De igual manera, los valores tradicionales, las costumbres de carácter sagrado por una actitud que proponía la libertad a partir de la ruptura de los esquemas mentales instaurados a través de las costumbres. Pero la crítica surrealista abarca varias dimensiones o esferas, y por supuesto lo político es una dimensión importante. El creador es militante y aboga por la transformación social a partir de sus vínculos partidarios y organizativos.
Otra actitud crítica que busca desarropar la autoridad de las instituciones es la deriva de los internacional situacionistas. La galería, el museo, las sacrosantas paredes de la institucionalidad fueron dejadas para concentrarse en la ciudad, en una palabra: en el espacio público. De igual manera, los grandes proyectos propuestos por los artistas relacionales, cabe mencionar a artistas como Francys Alys, Santiago Sierra y otros, se dirigen bajo esa dirección.
De los argumentos anteriores pretendo dimensionar lo siguiente: hace falta potencializar las relaciones de confianza y de solidaridad, pero eso solo se logrará si recuperamos los verdaderos propósitos de la creación artística. De lo que se trata es de la toma de consciencia de la finalidad del arte y ejercer tal compromiso bajo responsabilidad ética.

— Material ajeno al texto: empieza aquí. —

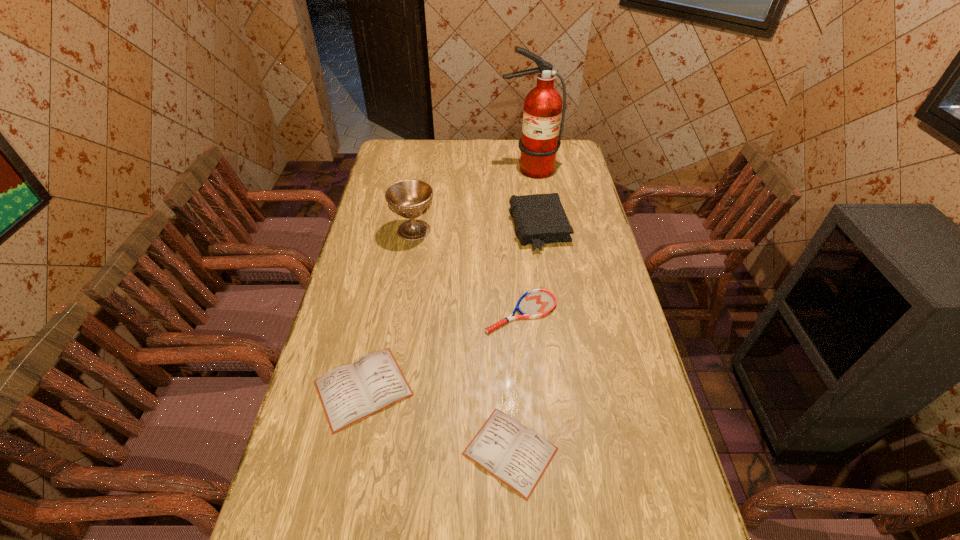
Image resolution: width=960 pixels, height=540 pixels. Identify the location of the fourth tallest object. (349, 393).

This screenshot has height=540, width=960. Find the location of `the left diary`. the left diary is located at coordinates (349, 393).

Identify the location of the shorter diary. The image size is (960, 540). (517, 456).

Locate an element on the screen. The height and width of the screenshot is (540, 960). the tallest object is located at coordinates (543, 104).

Find the location of a particular element. The height and width of the screenshot is (540, 960). the farthest object is located at coordinates (543, 104).

You are a GUI agent. You are given a task and a screenshot of the screen. Output one action in this format:
    pyautogui.click(x=<x>, y=<y>)
    Task: Click on the Bible
    The width and height of the screenshot is (960, 540).
    Given the screenshot: What is the action you would take?
    pyautogui.click(x=540, y=219)

Find the location of a particular element. chalice is located at coordinates (410, 199).

Where is `tennis racket`? This screenshot has height=540, width=960. tennis racket is located at coordinates (535, 303).

You are a GUI agent. You are given a task and a screenshot of the screen. Output one action in this format:
    pyautogui.click(x=<x>, y=<y>)
    Task: Click on the free space located on the right of the third shortest object
    This screenshot has width=960, height=540.
    Given the screenshot: What is the action you would take?
    pyautogui.click(x=502, y=388)

Find the location of `vacant space located on the right of the shorter diary`. vacant space located on the right of the shorter diary is located at coordinates (627, 451).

Pensar la unión comunal entre creadores es llevar la idea de capital social al terreno de la práctica artística. Capital social es la variable que mide la colaboración social, la solidaridad y el uso individual de las oportunidades que surgen de las relaciones sociales. Es lícito señalar, que el principio de capital social es una variable para el desarrollo, pero no es algo descabellado llevar ese principio al terreno de la creación artística.
En pocas palabras, lo que propongo en un primer momento es organizar pequeños grupos interconectados y relacionados bajo un propósito en común: la actividad artística como variable del desarrollo y de una cultura de paz.